Writer’s note: This post was first published on Medium’s “Tickled” on March 22, 2022 and will now be permanently housed on Substack’s new “Tickled” column.
I sat in the church pew quietly, daydreaming about past memories and thinking of my upcoming high school graduation. This was the second time I’d reached my graduation year, and a relative died. It was not a trend I was comfortable with and started making me dread graduations altogether. Out of the corner of my eye, I looked at my aunt, with tears streaming down her face as a man from the choir sang a solo in a cappella. She covered her mouth and wiped her eyes as he sang, with her shoulders continuing to shake. My eyes watered up too. Sadness struck. I hate funerals.

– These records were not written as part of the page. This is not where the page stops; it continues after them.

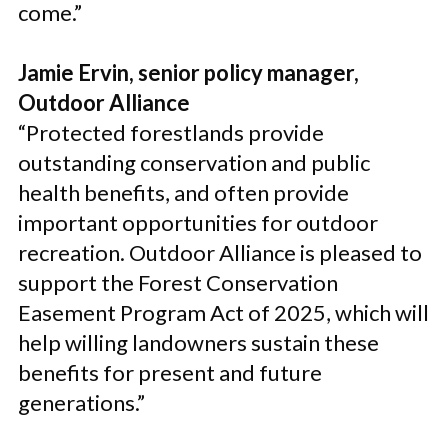
come.”
Jamie Ervin, senior policy manager,
Outdoor Alliance
“Protected forestlands provide
outstanding conservation and public
health benefits, and often provide
important opportunities for outdoor
recreation. Outdoor Alliance is pleased to
support the Forest Conservation
Easement Program Act of 2025, which will
help willing landowners sustain these
benefits for present and future
generations.”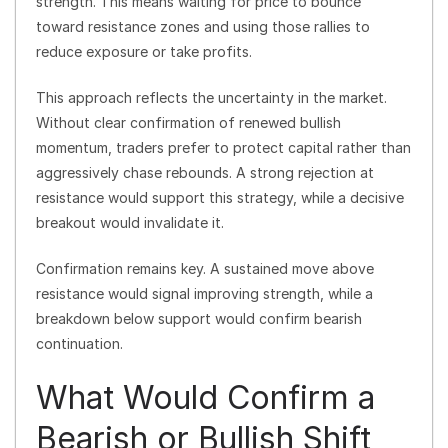
strength. This means waiting for price to bounce
toward resistance zones and using those rallies to
reduce exposure or take profits.
This approach reflects the uncertainty in the market.
Without clear confirmation of renewed bullish
momentum, traders prefer to protect capital rather than
aggressively chase rebounds. A strong rejection at
resistance would support this strategy, while a decisive
breakout would invalidate it.
Confirmation remains key. A sustained move above
resistance would signal improving strength, while a
breakdown below support would confirm bearish
continuation.
What Would Confirm a
Bearish or Bullish Shift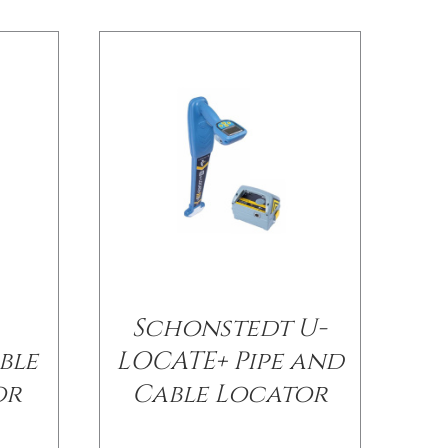
Schonstedt U-
ble
LOCATE+ Pipe and
or
Cable Locator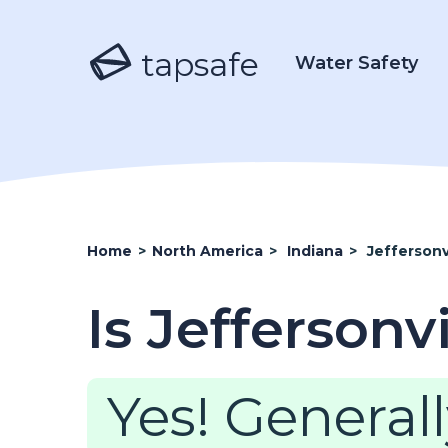
tapsafe
Water Safety
Home
>
North America
>
Indiana
>
Jeffersonv
Is Jeffersonv
Yes! Generall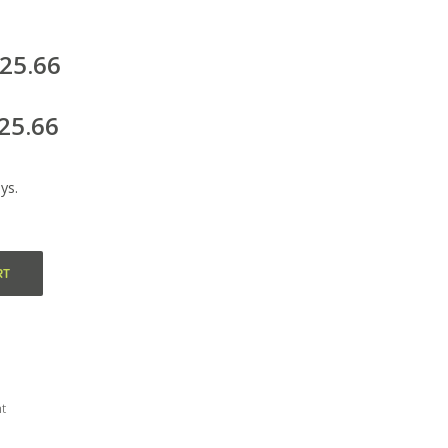
125.66
25.66
ys.
RT
t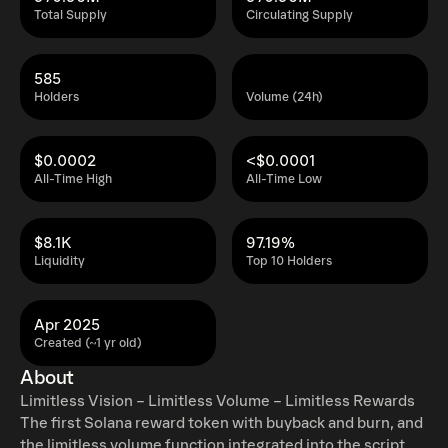
Total Supply
Circulating Supply
585
Holders
Volume (24h)
$0.0002
<$0.0001
All-Time High
All-Time Low
$8.1K
97.19%
Liquidity
Top 10 Holders
Apr 2025
Created (~1 yr old)
About
Limitless Vision – Limitless Volume – Limitless Rewards
The first Solana reward token with buyback and burn, and
the limitless volume function integrated into the script.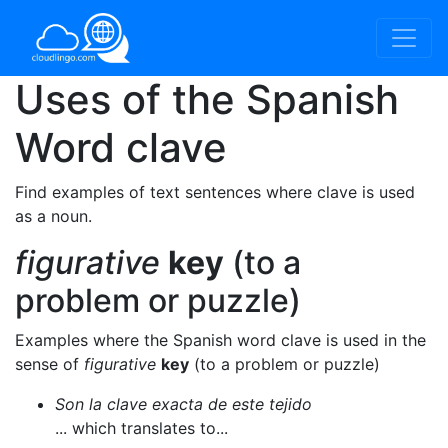
Uses of the Spanish
Word
clave
Find examples of text sentences where clave is used
as a noun.
figurative
key
(to a
problem or puzzle)
Examples where the Spanish word clave is used in the
sense of
figurative
key
(to a problem or puzzle)
Son la clave exacta de este tejido
... which translates to...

Recommended Read: “That time I made the Red Lobster crew cry ~ Why I grew to hate school graduations”
My mother looked over at me crying and asked my aunt to switch places with her, while my aunt continued to wipe away tears and fold over into the seat. At the time, I thought it was odd that my mother didn’t expect my aunt to comfort me. With tears still streaming down my face, I turned in the direction of my aunt, thinking I’d hug her and realized something else. My aunt was cracking up laughing.
My family has a strange sense of humor. We laugh at all the wrong moments. The phrase “laugh to keep from crying” is the best way to describe some of the antics we pull when the average person wouldn’t. The person who had passed away was my paternal grandmother. The woman laughing was her daughter. And the reason my aunt was laughing: She said the guy’s singing was so bad that she couldn’t keep it together, and she didn’t think my grandmother would like his singing either.